The episode that has garnered the most attention is the roast of Anne Frank, starring Gilbert Gottfried as Adolf Hitler. Ross understands that Holocaust jokes might not be for everyone, but still finds it disappointing that people are telling him it’s “too soon” to go there. “Most of these people that are complaining are very, very old,” he says with a shrug.
Of course, the main event for Ross will always be Comedy Central’s celebrity roasts. Later this summer, he will join the dais for his fourteenth roast in as many years with Alec Baldwin as the guest of honor. It was just seven years ago that he helped roast Donald Trump on that network, further raising Trump’s national profile ahead of his successful 2016 presidential run.
“I think people always have a hidden agenda with these roasts that we never find out about until later,” Ross says, joking that Baldwin—like Trump—might want to use the event to launch his own political career.
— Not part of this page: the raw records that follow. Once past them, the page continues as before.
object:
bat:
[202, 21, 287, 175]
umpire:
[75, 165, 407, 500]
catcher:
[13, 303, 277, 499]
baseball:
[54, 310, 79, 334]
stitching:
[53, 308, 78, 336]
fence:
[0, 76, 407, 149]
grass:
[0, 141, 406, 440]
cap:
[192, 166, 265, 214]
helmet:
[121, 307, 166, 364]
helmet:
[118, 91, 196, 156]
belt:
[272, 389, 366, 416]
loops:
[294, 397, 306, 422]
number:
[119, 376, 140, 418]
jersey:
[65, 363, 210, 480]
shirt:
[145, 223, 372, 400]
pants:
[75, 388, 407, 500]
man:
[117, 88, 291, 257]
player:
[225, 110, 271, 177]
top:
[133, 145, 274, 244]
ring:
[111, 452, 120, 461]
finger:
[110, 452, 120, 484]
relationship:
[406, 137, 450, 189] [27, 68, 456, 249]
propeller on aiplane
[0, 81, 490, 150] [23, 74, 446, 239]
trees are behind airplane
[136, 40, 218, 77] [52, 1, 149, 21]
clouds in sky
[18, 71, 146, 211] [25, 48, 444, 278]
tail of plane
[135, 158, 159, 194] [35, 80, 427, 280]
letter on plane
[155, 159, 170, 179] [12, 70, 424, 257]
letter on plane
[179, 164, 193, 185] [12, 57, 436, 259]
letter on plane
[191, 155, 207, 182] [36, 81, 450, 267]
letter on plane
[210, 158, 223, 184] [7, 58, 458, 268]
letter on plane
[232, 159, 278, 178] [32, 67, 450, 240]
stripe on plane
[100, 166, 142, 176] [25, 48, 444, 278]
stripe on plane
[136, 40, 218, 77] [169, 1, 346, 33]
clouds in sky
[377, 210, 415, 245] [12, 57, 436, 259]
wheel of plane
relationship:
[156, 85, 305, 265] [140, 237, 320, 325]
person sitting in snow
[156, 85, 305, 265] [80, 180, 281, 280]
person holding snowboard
On his approach to roasting Alec Baldwin
“He’s one of my favorite actors and I’ve been like an extra in his life for decades. He lives in my neighborhood in New York City and I interviewed him years and years and years ago when I was a correspondent on The Daily Show. I remember him yelling at a publicist, so there’s always that, the mood swings. People go, oh, there’s so many messed-up things about somebody to make fun of, but to me it’s easier to make fun of someone when they have a million hits, and he has so many good films. It’s more fun to watch those than watch bad ones and make fun of those.”
Why he wanted to roast Anne Frank
“We roast Abe Lincoln, Freddie Mercury, Cleopatra, Martin Luther King Jr., Muhammad Ali and Anne Frank. And the only ones complaining are the Jews. I was channelling something I once heard Mel Brooks say, which is essentially, you can’t take back the lives lost, but you can seek some revenge through ridicule. And by making Hitler and the Nazis a joke, I think that’s a victory. The Jews survive, and not only that, we flourish. And as Anne Frank, played eloquently by Rachel Feinstein on the show, she says to Hitler, you know the greatest revenge, Hitler, is the fact that you’re being portrayed by the loudest, most annoying Jew we could find.”
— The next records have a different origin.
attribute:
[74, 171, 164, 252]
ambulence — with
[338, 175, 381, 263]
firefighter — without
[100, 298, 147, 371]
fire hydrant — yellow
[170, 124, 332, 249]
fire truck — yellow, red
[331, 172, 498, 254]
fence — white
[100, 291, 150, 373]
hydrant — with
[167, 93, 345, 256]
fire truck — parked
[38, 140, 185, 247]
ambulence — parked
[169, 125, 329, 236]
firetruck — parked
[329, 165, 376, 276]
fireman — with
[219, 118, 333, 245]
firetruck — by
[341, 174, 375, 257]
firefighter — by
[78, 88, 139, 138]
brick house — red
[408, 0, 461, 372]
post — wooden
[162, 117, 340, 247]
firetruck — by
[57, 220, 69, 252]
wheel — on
On casting Gilbert Gottfried as Adolf Hitler
“I called Gilbert up and I told him the idea, I offered him the role and I got to ‘Hit—’ and he said yeah. By the time I got to ‘ler’ he was already booking an airplane ticket. And then he came to rehearsal and lunch and I couldn’t get him to take the armband and the mustache off. He really did some deep, deep acting work there.”
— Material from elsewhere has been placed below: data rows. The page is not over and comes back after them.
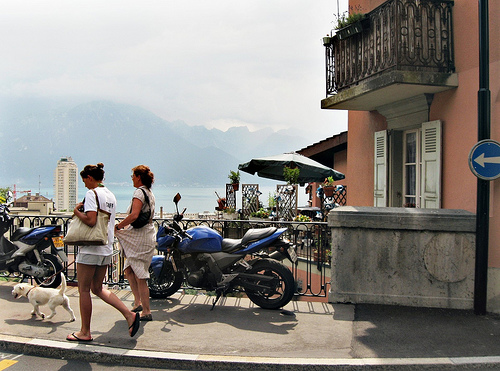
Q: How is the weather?
A: Cloudy.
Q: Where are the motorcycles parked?
A: On the sidewalk.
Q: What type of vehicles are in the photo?
A: Motorcycles.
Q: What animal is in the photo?
A: A dog.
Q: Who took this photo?
A: A tourist.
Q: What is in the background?
A: Buildings.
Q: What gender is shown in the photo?
A: Female.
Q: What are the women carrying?
A: Purses.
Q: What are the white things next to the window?
A: Shutters.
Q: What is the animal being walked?
A: Dog.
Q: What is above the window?
A: The balcony.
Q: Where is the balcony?
A: Above the window.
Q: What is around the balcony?
A: Railing.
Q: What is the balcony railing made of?
A: Metal.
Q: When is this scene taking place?
A: Daytime.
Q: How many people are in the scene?
A: Two.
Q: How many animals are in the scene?
A: One.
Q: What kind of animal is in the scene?
A: Dog.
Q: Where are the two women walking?
A: Sidewalk.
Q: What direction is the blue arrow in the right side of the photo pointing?
A: Left.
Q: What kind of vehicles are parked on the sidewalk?
A: Motorcycles.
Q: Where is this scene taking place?
A: On the sidewalk.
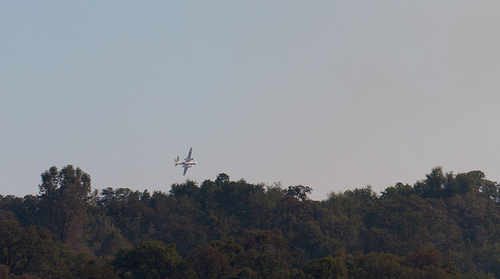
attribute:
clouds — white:
[342, 27, 463, 97]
On Amy Schumer naming her baby Gene Attell Fischer after his comedy partner Dave Attell
“I got a little teary-eyed when I saw that Amy did that. Because I do know how much she loves Dave and I certainly know how much he loves her. She appears in our Bumping Mics show, briefly, on Netflix. And they’ve been friends a long time. She’s sort of a sister to us. She’s a really good friend to me and yet they have this other really special thing. They’re both from the same part of Long Island and, listen, Dave might not ever have a kid of his own, so the fact that she’s keeping his last name, Attell, I cried. I was really, really moved by that. It takes a lot to make me sort of fountain-up like that, but man, that was really sweet.”
On roasting Donald Trump
“He was always a pretty decent sport. He would not laugh in front of everybody, but you knew that he understood that it was clever, that it was fun. He would always take me aside afterwards to tell me how great it was. He once hired me to go down to Mar-a-Lago and basically roast him in front of the members of Mar-a-Lago. So he had a sense of humor and he liked the attention. And now there’s something else happening.”